Distance between spline breakpoints (knots) for the global spline in days. EpiSewer uses an ensemble of two splines to model Rt. The global spline models larger, long-term changes. Default is 4*7, i.e. one knot every four week.

knot_distance_local

Distance between spline breakpoints (knots) for the local spline in days. EpiSewer uses an ensemble of two splines to model Rt. The local spline models smaller, short-term changes. Default is 7, i.e. one knot each week.

R_start_prior_mu

Prior (mean) on the initial reproduction number (intercept).

R_start_prior_sigma

Prior (standard deviation) on the initial reproduction number (intercept).

R_sd_local_prior_mu

Prior (mean) for the variation of the local (i.e. short-term) spline. This controls the standard deviation of a random walk over the coefficients of the local spline. The prior refers to the daily standard deviation and is thus independent of the knot distance.

R_sd_local_prior_sd

Prior (standard deviation) for the variation of the local (i.e. short-term) spline. See R_sd_local_prior_mu for details.

R_sd_global_prior_shape

Exponential-Gamma prior (shape) for the variation of the global (i.e. long-term) spline. This controls the standard deviation of a random walk over the coefficients of the global spline. The prior refers to the daily standard deviation and is thus independent of the knot distance. The exponential-Gamma prior is sparse, i.e. it has a strong peak towards zero and a long tail. Smaller shape parameters will lead to more sparseness, i.e. a longer tail. Note that when adjusting the shape, you will likely also have to adjust the scale. The variation of the global splines follows a change point model to allow for adaptive changes, see details for more explanation.

R_sd_global_prior_scale

Exponential-Gamma prior (scale) for the variation of the global (i.e. long-term) spline. Larger scales will lead to more variability. See R_sd_global_prior_shape and the details for more explanation about this prior.

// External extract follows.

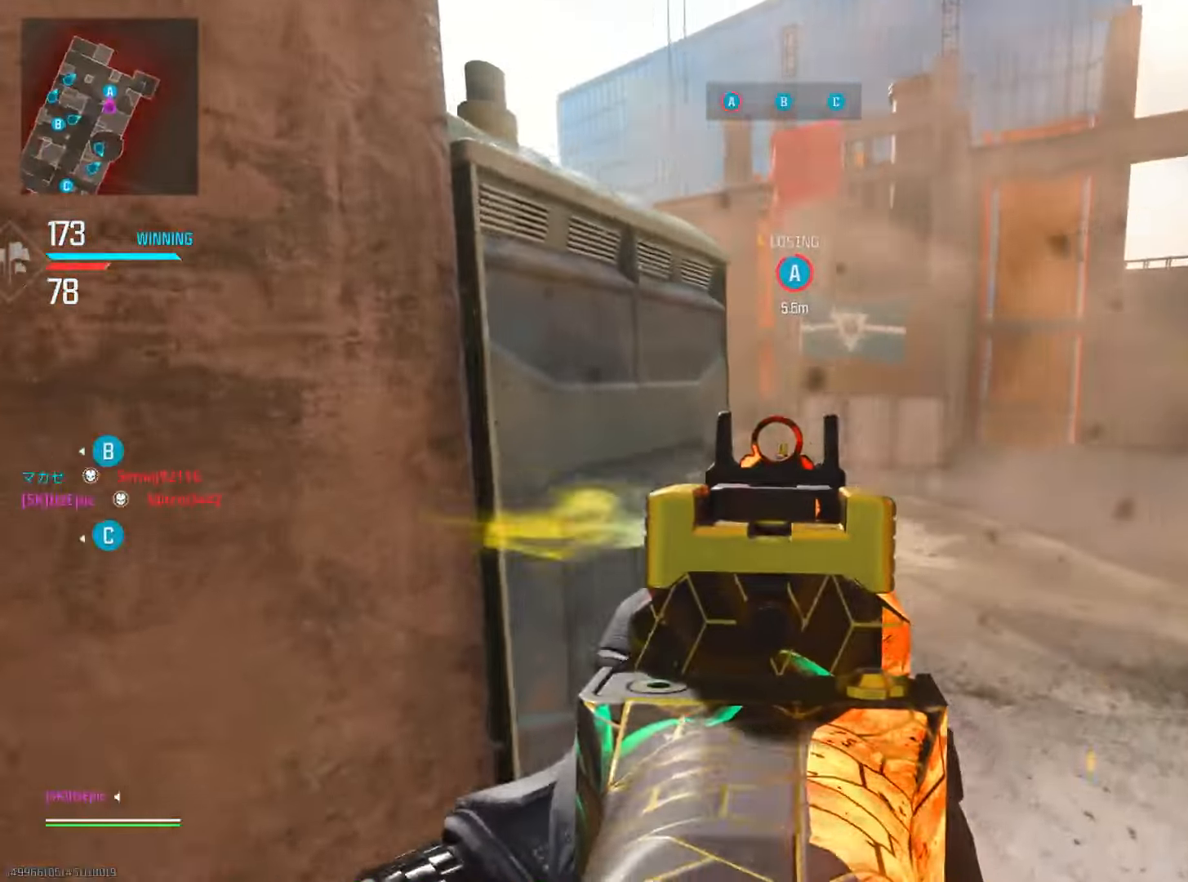
{"buttons": ["L2"], "left_stick": "down-left", "right_stick": "right", "events": [[351, "right_stick", "right"], [401, "left_stick", "left"], [484, "left_stick", "down-left"]]}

R_sd_global_change_distance

Distance between changepoints used to model global variation in Rt. EpiSewer uses an adaptive model for the variation of the global spline, to model both time periods with stable and with volatile transmission dynamics. The default change point distance is equal to knot_distance_global. Making this smaller than the global knot distance will not have a large effect, however making this longer reduces the adaptability of the Rt variation. If set to zero, no change points are modeled, meaning zero adaptability.

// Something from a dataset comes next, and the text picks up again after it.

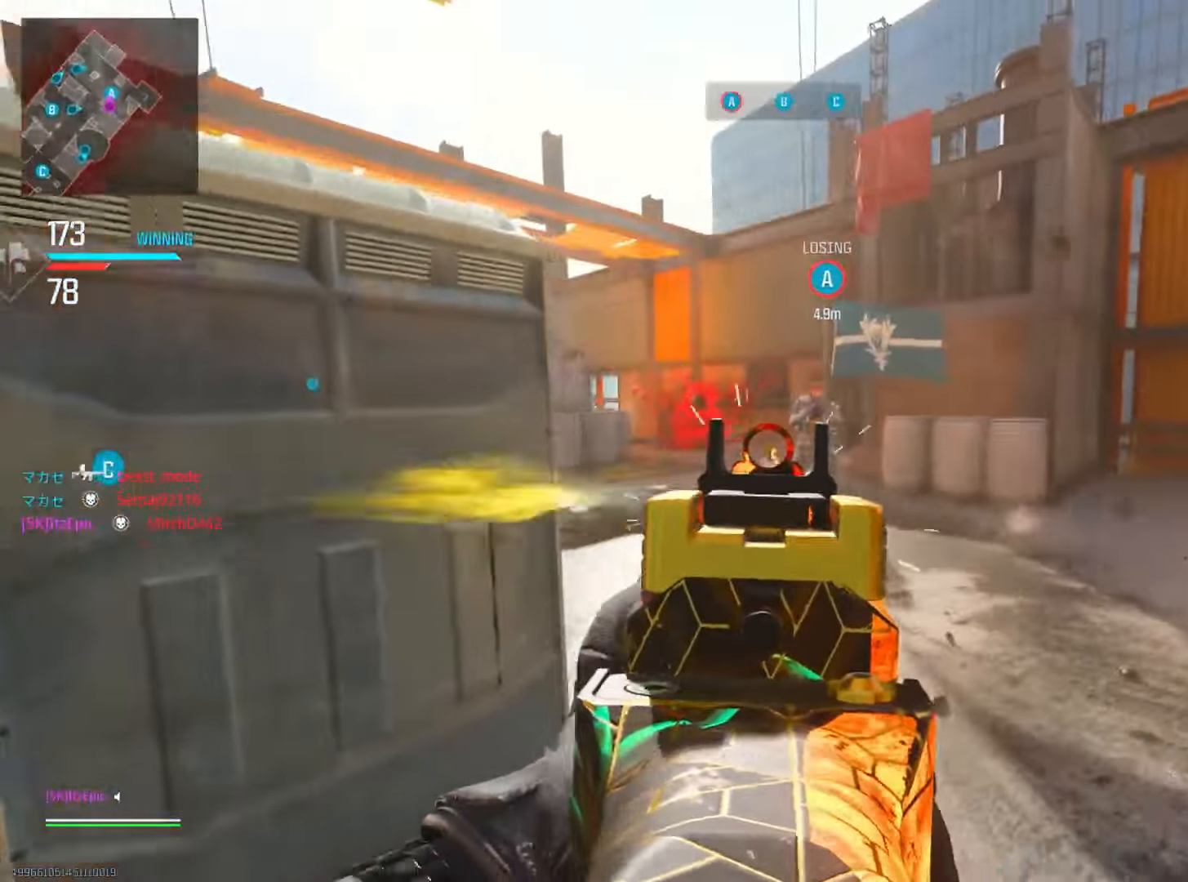
{"buttons": ["L2"], "left_stick": "down-left", "right_stick": "right", "events": [[133, "R3", "down"], [217, "right_stick", "down"], [300, "R3", "up"], [417, "right_stick", "right"]]}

Link function. Currently supported are inv_softplus (default) and scaled_logit. Both of these links are configured to behave approximately like the identity function around R=1, but become increasingly non-linear below (and in the case of scaled_logit also above) R=1.

R_max

If link=scaled_logit is used, a maximum reproduction number must be assumed. This should be higher than any realistic R value for the modeled pathogen. Default is 6.

modeldata

A modeldata object to which the above model specifications should be added. Default is an empty model given by modeldata_init(). Can also be an already partly specified model returned by other EpiSewer modeling functions.

Value

A modeldata object containing data and specifications of the model to be fitted. Can be passed on to other EpiSewer modeling functions to add further data and model specifications.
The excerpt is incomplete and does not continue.